O diretor do Departamento de Posturas da Prefeitura, Rainey Viana, pronunciou-se no início da noite desta sexta-feira (30) sobre o incidente envolvendo a ocupante de um box que fica localizado na calçada de uma praça à avenida Mamoré, próxima à avenida Vieira Caúla, Luciana Gonzaga, que acabou sendo conduzida à Central de Polícia durante a operação de desocupação do box, por atentado à própria vida.

Embora esteja no local desde que os boxes foram construídos, no ano de 2011, Luciana Gonzaga nunca aceitou se regularizar junto à prefeitura para obtenção do Termo de Permissão de Uso de Bem Público, apesar das várias notificações.
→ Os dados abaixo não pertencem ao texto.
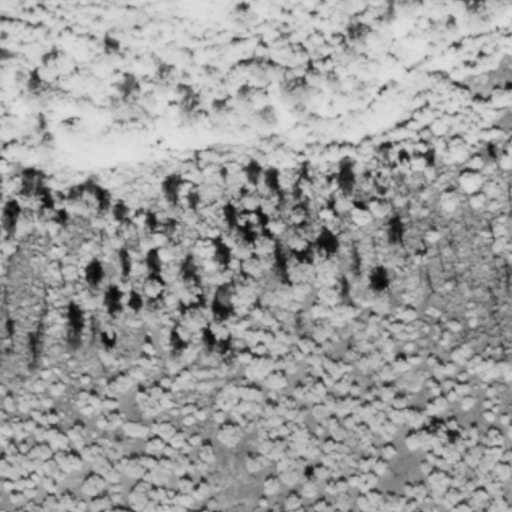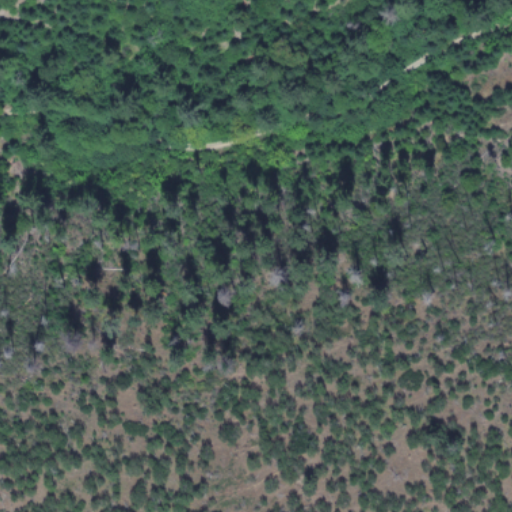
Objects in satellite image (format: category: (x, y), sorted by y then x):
road: (268, 130)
Por se recusar a trabalhar de forma regularizada, nunca alcançou o status de permissionária, permanecendo sempre na condição de ocupante.

Durante o tempo em que ocupou o espaço público, além de não se regularizar e não pagar as taxas, a ocupantes acumulou uma série de denúncias por agressão e sabotagens contra elas registradas em boletins de ocorrências na polícia. Foram mais de dez, segundo Rainey Viana.

O caso de Luciana Gonzaga não é isolado. A Prefeitura está fazendo um levantamento geral sobre a ocupação de espaços públicos pelo qual só permanecerão quem estiver devidamente regularizado, com o pagamento das taxas em dia. Um grande número ainda está na condição de ocupante. Para se ter uma ideia, em 2015 e 2016 a Prefeitura teve uma despesa de R$ 3 milhões com a manutenção destes espaços e só arrecadou R$ 160 mil.

No caso da ocupante Luciana, além da insistência em permanecer trabalhando de forma irregular, já que no dia 12 de março último recebeu outra notificação e do histórico de agressões a vizinhos de boxes, o Departamento de Postura recebeu denúncia e apurou, com o apoio de técnicos da Eletrobras, que ela furtava energia de um padrão da Prefeitura. A Eletrobras confirmou o furto e vai entregar o laudo na segunda feira.